Analysts, though, have yet to witness any earth-shattering boosts in traffic numbers. Daily page views between the second and third quarters this year increased by a margin of only 16 million, from 43.7 million views per day to 50 million.
As a result, the Netscape charge raised concerns among some analysts over the practicality of inking the deal in the first place.
"[Excite] is not getting the traffic they thought would be getting from Netcenter," said Andrea William, an analyst at Volpe Brown Whelen.
Though Williams said it was still too early to pass judgment over whether the deal was a flop, she added that the quarterly charges over the next two years will become "an incremental negative" in the eyes of financial analysts.
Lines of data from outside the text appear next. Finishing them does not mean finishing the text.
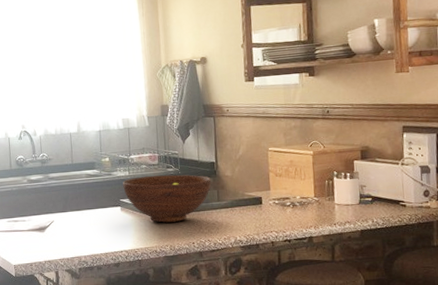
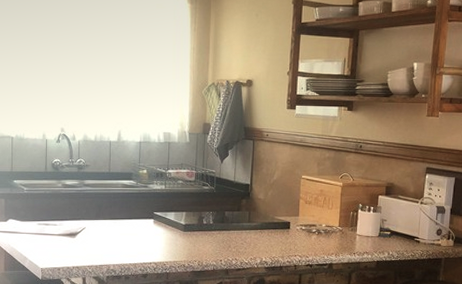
fruit bowl: present [123,174,212,223] -> none [158,192,244,239]

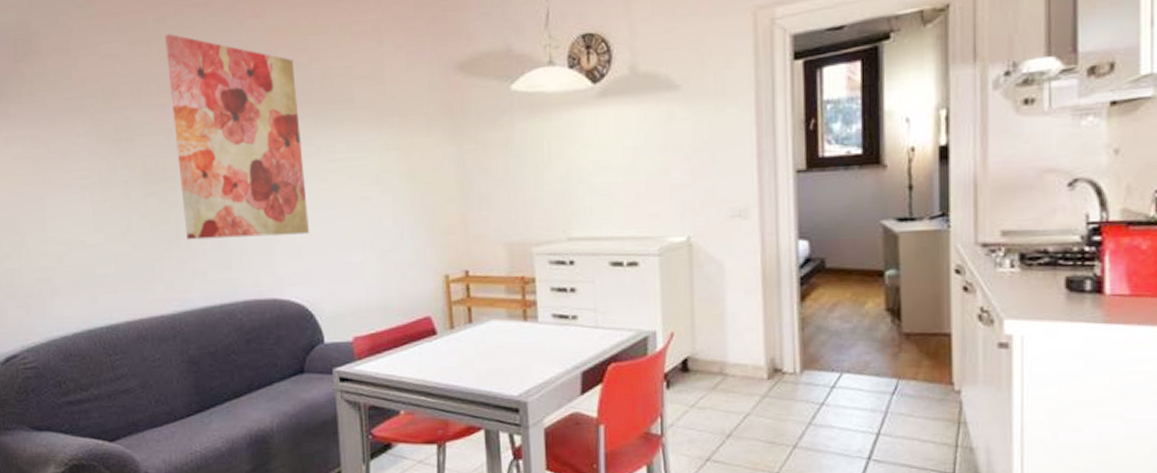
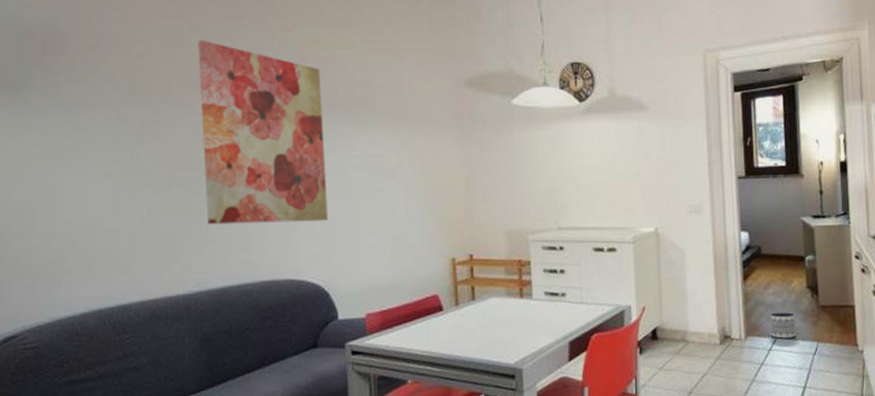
planter: none [834,340,870,374] -> present [769,312,797,339]

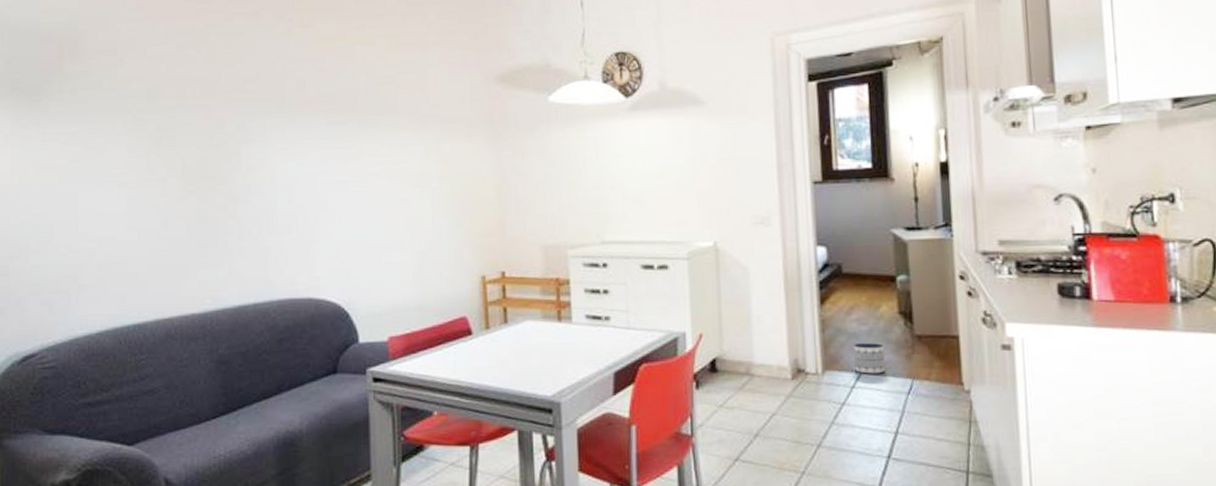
wall art: present [198,40,328,225] -> none [214,39,348,238]

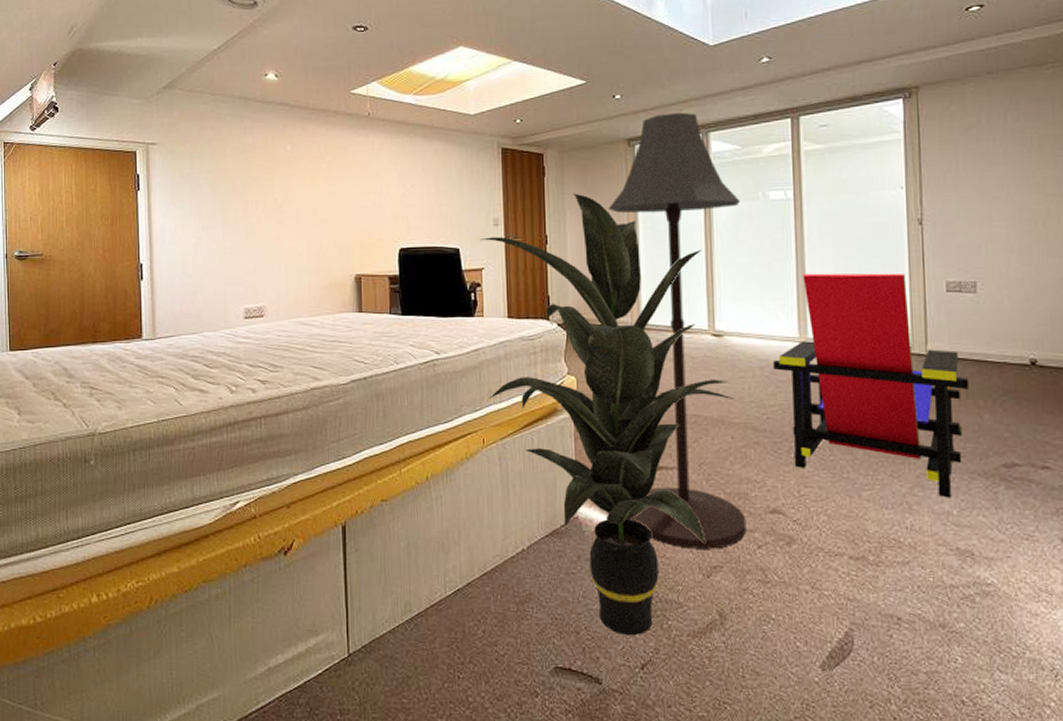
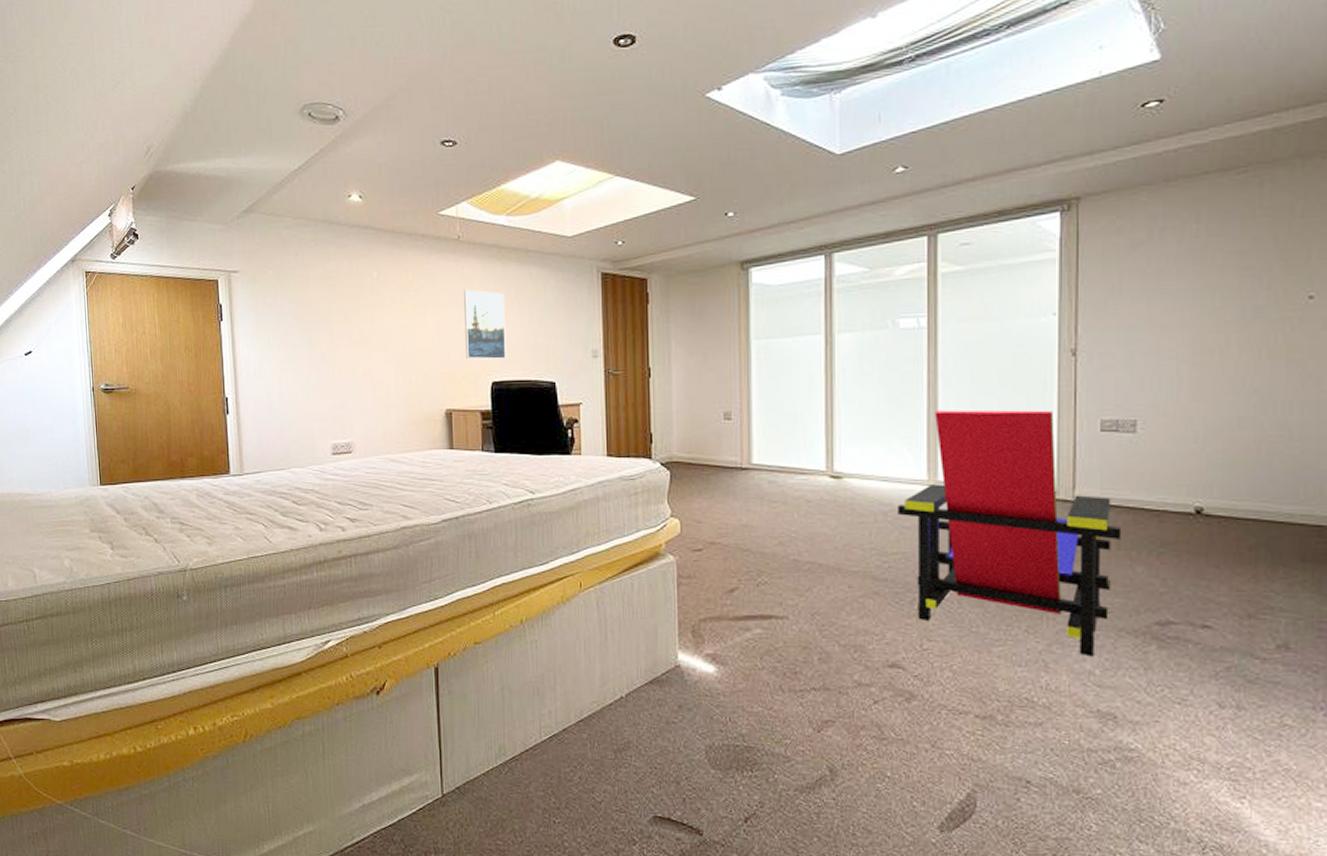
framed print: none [374,162,413,228] -> present [464,289,506,360]
indoor plant: present [480,193,734,635] -> none [578,322,853,788]
floor lamp: present [608,112,747,549] -> none [718,230,866,703]

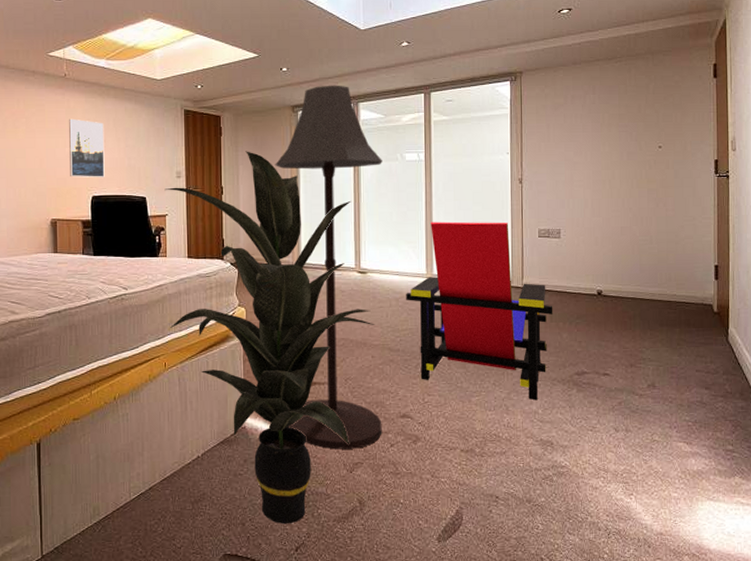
indoor plant: none [578,322,853,788] -> present [164,151,374,523]
floor lamp: none [718,230,866,703] -> present [275,85,382,450]

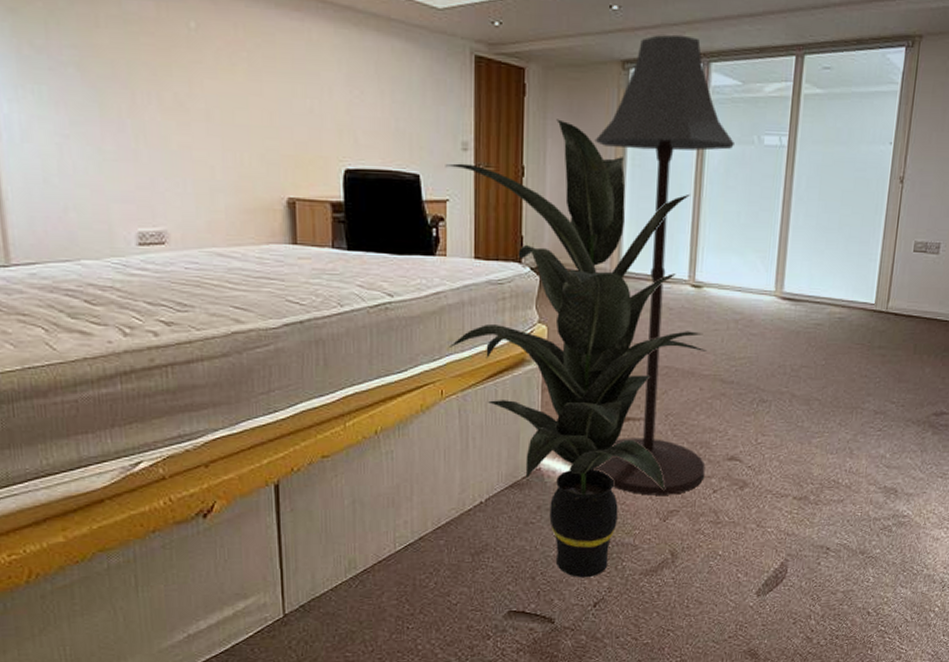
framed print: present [69,118,105,178] -> none [311,56,363,144]
lounge chair: present [406,221,553,401] -> none [747,226,919,443]

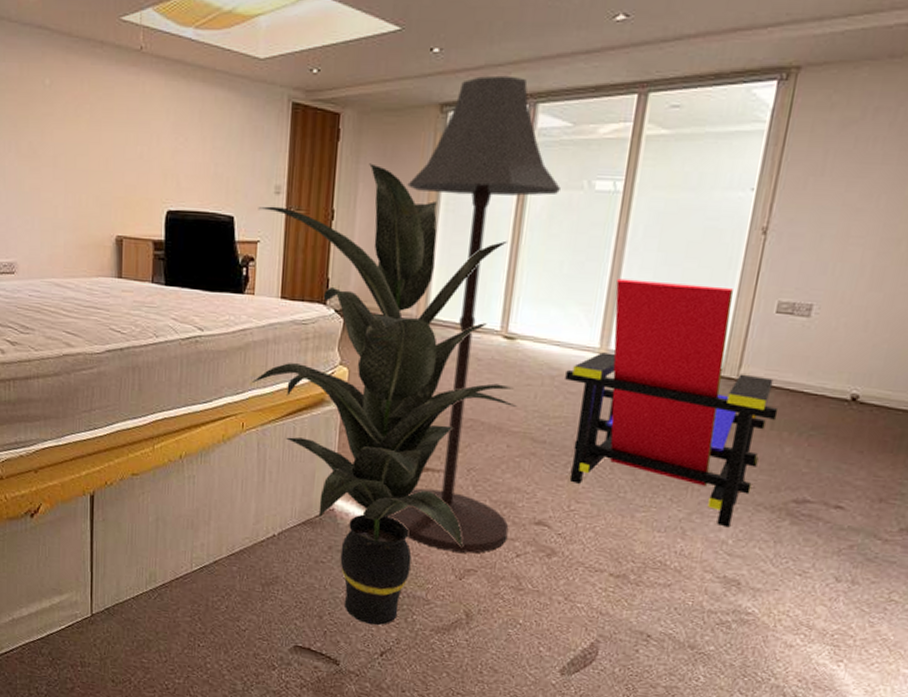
lounge chair: none [747,226,919,443] -> present [565,278,779,528]

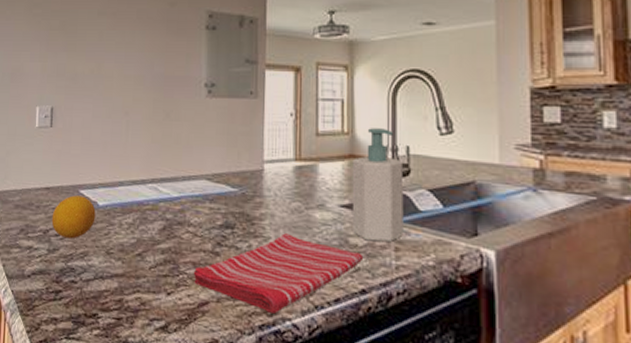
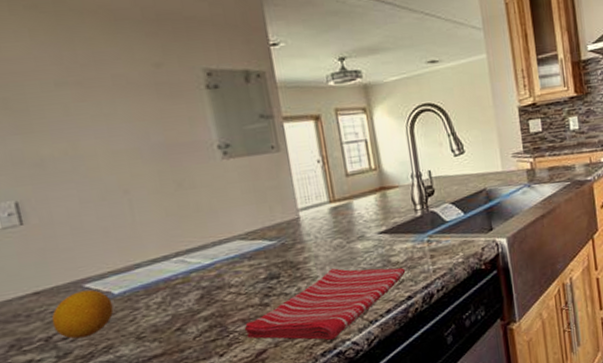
soap bottle: present [352,128,404,243] -> none [383,159,436,257]

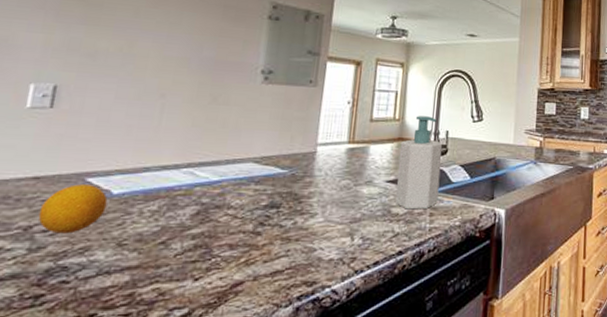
dish towel: present [244,268,406,340] -> none [228,209,403,283]
soap bottle: none [383,159,436,257] -> present [395,116,442,210]

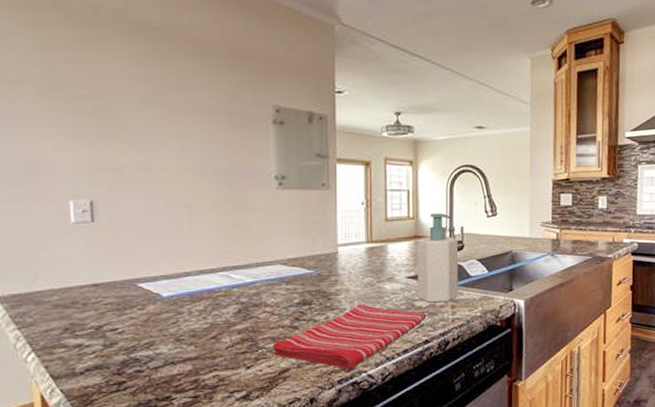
fruit: present [38,184,108,234] -> none [104,289,160,332]
dish towel: none [228,209,403,283] -> present [272,304,427,369]

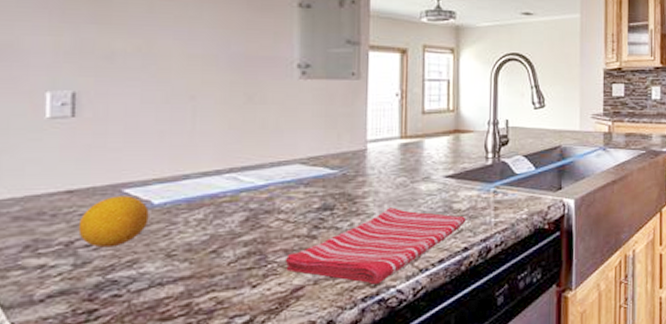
fruit: none [104,289,160,332] -> present [78,196,149,248]
soap bottle: present [417,213,459,303] -> none [456,105,503,205]

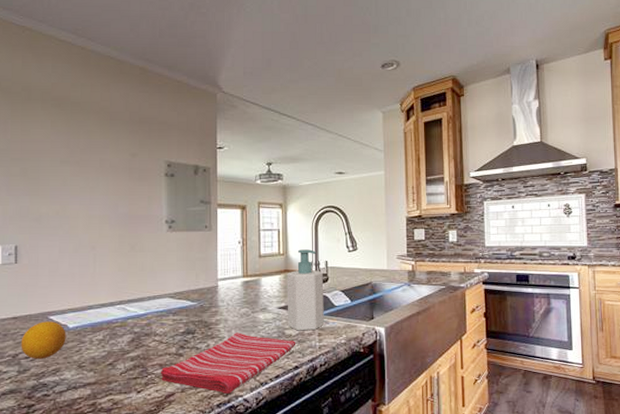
soap bottle: none [456,105,503,205] -> present [287,249,324,331]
Most agree that the future viability of the Netcenter deal most likely will not make or break Excite.
"If [Netcenter] under-delivers [their] numbers, it probably won't be a good deal for Excite, but it's not critical to what they're doing," said Bruce Smith, an analyst at Jefferies & Company. "The only upside is if [Netcenter] over-delivers. But if they don't, it's really not a major issue."
Meanwhile, Excite's revenues for the quarter jumped to $44 million, nearly tripling from $16 million over the same period a year ago.
"We are pleased with the strong revenue and bookings growth this quarter and especially proud of achieving profitability on a pro forma basis," said George Bell, Excite chief executive, in a statement. "Achieving break-even cash flow from operations for the first time was an even more important financial milestone."
Nevertheless, Excite remains entrenched in a heated battle with a slew of competitors, including the long-awaited entry of corporate heavyweights Microsoft and Disney, and the traditional leaders of the pack Yahoo and America Online.
Likewise, Lycos, one of its traditional competitors, has also shown significant gains in audience since completing acquisitions of Tripod, Angelfire, and WhoWhere. And it may leapfrog ahead of Excite after the close of its acquisition of Wired Digital, which it announced last week.